その強さの源泉のひとつが「シェール革命」だ。地中などに眠るシェール(頁岩)層からガスやオイルを産出することで、安価なエネルギー調達が可能となり、米国企業の製造コストが下がって競争力が高まりつつある。これまでエネルギーの輸入国だった米国がこの先輸出国に転じれば、資源を軸にした世界的な主導権を握るのは必至の情勢だろう。
そして、世界中からマネーを集め、世界最大の時価総額を誇る株式市場がある。アップルやグーグルを筆頭とする米国企業はもちろん、他国とは比べものにならない流動性を求めて、中国やインド、ブラジルといった新興国のIT企業など、世界中の有力企業が集結している。

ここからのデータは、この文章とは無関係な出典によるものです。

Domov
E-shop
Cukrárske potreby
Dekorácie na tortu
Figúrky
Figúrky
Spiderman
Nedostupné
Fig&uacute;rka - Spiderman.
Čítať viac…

こうした強みを活かし、NYダウは昨年来、史上最高値を更新。すでに米国の各種景気指標は好転を見せ始め、これまで景気を下支えしてきた「QE3(量的金融緩和第3弾)」の縮小が始まったことからも、回復に向けた道筋は見えたと評価していいだろう。
ただ、足元の状況を見ると、まだ完全に復調したとはいえない状況も窺える。今年1月の失業率が6.6%まで下がったとはいえ、雇用者数自体はこの3年間ほぼ横ばい。求職者数という分母が減ったことが大きな要因だ。新築住宅着工件数も右肩上がりだが、一方で住宅ローン金利も上がっており、金利の負担に耐えかねる人が増えれば失速する恐れもある。
ましてや、世界中にマネーを供給し続けてきたQE3の縮小は、新興国市場にとって大きなマイナス材料となっている。